问题
Sqoop: How to deal with duplicate values while importing data from RDBMS to Hive tables.
Or to deal with redundancy option if the values are already available in Hive Tables?
回答1:
If your data has a unique identifier and you are running incremental imports you can specify it on the -mergeKey value of the import. This will merge the values that where already on the table with the newest one. The newer will override the oldest.
If you are not running incremental imports you can use sqoop merge to unify data. From sqoop docs :
When merging the datasets, it is assumed that there is a unique primary key value in each record. The column for the primary key is specified with --merge-key. Multiple rows in the same dataset should not have the same primary key, or else data loss may occur.

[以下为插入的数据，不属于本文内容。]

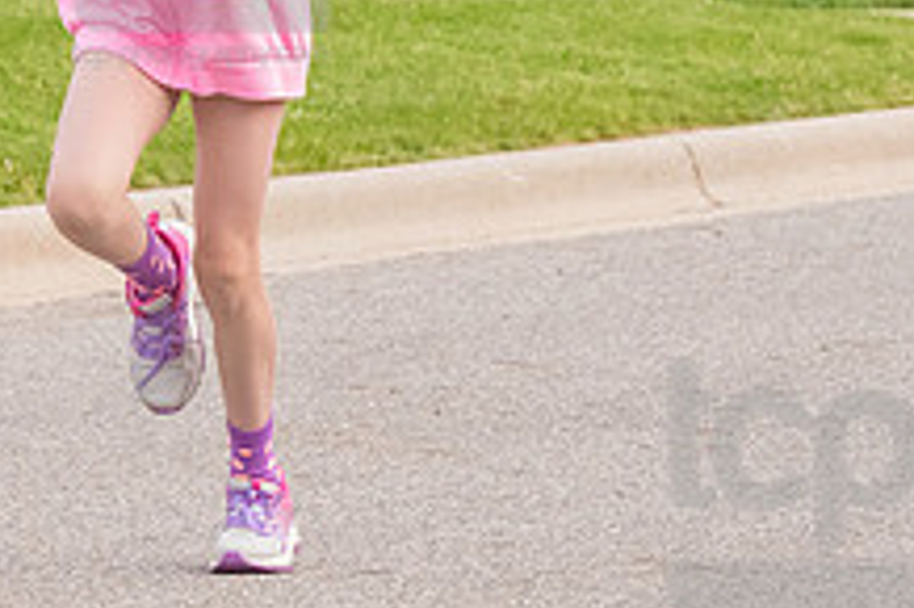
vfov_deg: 2.6
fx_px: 13623
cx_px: 201
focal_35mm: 537
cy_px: -80
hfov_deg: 3.8
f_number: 7.1
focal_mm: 135
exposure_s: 1/1250
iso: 3200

The important is that you do have a single unique primary key for each record. Otherwise you might generate one when importing the data. To do so you could generate the import with the --query and generate the new column with the unique key on the select of the data concatenating existing columns until you get a unique combination.
--query "SELECT CONVERT(VARCHAR(128), [colum1]) + '_' + CONVERT(VARCHAR(128), [column2]) AS CompoundKey ,* FROM [dbo].[tableName] WHERE \$CONDITIONS" \
回答2:
There is no direct option from sqoop
that will provide the solution that you are looking for. You will have to set up EDW kind of process to achieve your goal:
- import data in staging table(hive - create staging database for this purpose) - this should be copy of target table, but data type may vary as per your transformations requirements.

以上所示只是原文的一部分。